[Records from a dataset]
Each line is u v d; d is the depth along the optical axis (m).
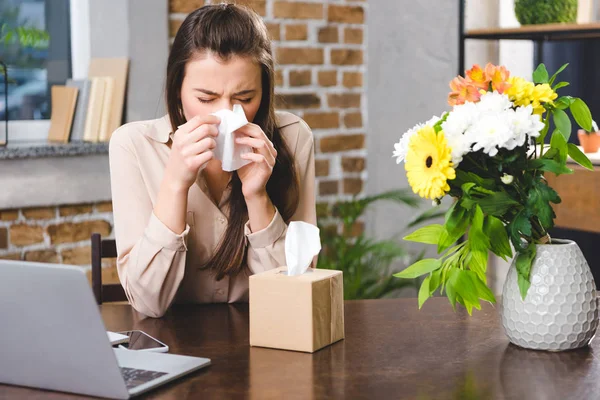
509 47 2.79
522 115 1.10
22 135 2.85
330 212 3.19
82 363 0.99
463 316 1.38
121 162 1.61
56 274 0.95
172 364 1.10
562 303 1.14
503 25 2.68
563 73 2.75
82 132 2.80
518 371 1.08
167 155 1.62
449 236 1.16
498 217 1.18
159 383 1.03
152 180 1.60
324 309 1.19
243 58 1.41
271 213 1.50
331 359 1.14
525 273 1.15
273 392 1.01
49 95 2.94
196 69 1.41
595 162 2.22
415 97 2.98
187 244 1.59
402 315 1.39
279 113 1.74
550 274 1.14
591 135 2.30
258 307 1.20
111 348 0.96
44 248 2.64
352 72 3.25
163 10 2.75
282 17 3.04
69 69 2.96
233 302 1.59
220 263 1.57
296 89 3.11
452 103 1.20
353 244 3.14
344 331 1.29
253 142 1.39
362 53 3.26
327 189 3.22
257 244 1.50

_HOW TO COMPLETE THIS TASK_
Retype the data above as given, letting no picture into the copy.

_YOUR SOLUTION_
Each line is u v d; d is the depth along the optical axis (m).
509 47 2.79
522 115 1.10
22 135 2.85
330 212 3.19
82 363 0.99
463 316 1.38
121 162 1.61
56 274 0.95
172 364 1.10
562 303 1.14
503 25 2.68
563 73 2.75
82 132 2.80
518 371 1.08
167 155 1.62
449 236 1.16
498 217 1.18
159 383 1.03
152 180 1.60
324 309 1.19
243 58 1.41
271 213 1.50
331 359 1.14
525 273 1.15
273 392 1.01
49 95 2.94
196 69 1.41
595 162 2.22
415 97 2.98
187 244 1.59
402 315 1.39
279 113 1.74
550 274 1.14
591 135 2.30
258 307 1.20
111 348 0.96
44 248 2.64
352 72 3.25
163 10 2.75
282 17 3.04
69 69 2.96
233 302 1.59
220 263 1.57
296 89 3.11
452 103 1.20
353 244 3.14
344 331 1.29
253 142 1.39
362 53 3.26
327 189 3.22
257 244 1.50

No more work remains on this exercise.